■ PROBLEM DESCRIPTION
From the records below, pull each line that has "Chiefland".

■ DATA SHOWN
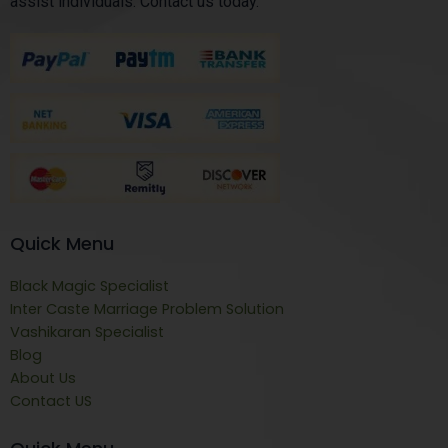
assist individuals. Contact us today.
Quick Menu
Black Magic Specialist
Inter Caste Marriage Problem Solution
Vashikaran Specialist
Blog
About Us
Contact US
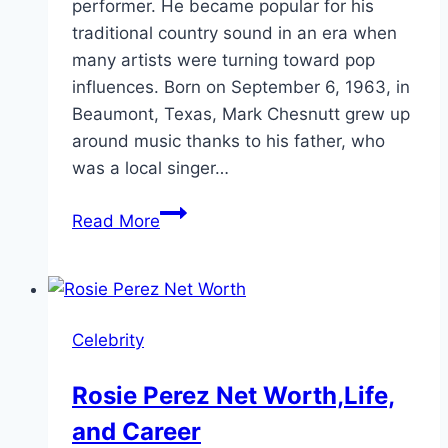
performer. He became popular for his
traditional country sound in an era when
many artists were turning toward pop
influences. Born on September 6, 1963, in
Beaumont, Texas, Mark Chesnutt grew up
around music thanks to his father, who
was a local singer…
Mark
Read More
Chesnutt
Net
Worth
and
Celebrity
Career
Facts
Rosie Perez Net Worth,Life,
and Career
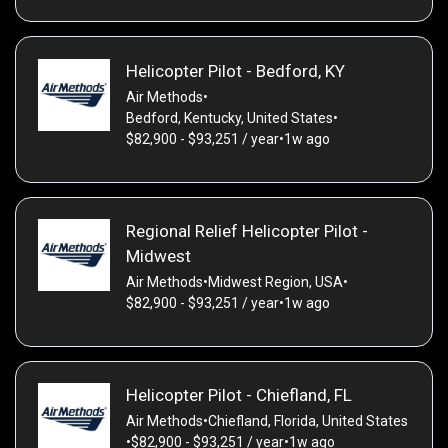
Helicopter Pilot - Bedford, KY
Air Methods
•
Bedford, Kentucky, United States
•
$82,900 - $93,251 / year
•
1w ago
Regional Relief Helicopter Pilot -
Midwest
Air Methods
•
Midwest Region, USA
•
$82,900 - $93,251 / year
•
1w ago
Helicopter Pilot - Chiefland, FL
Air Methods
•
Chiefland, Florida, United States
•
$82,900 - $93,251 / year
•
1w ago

■ TASK RESULT
Helicopter Pilot - Chiefland, FL
Chiefland, Florida, United States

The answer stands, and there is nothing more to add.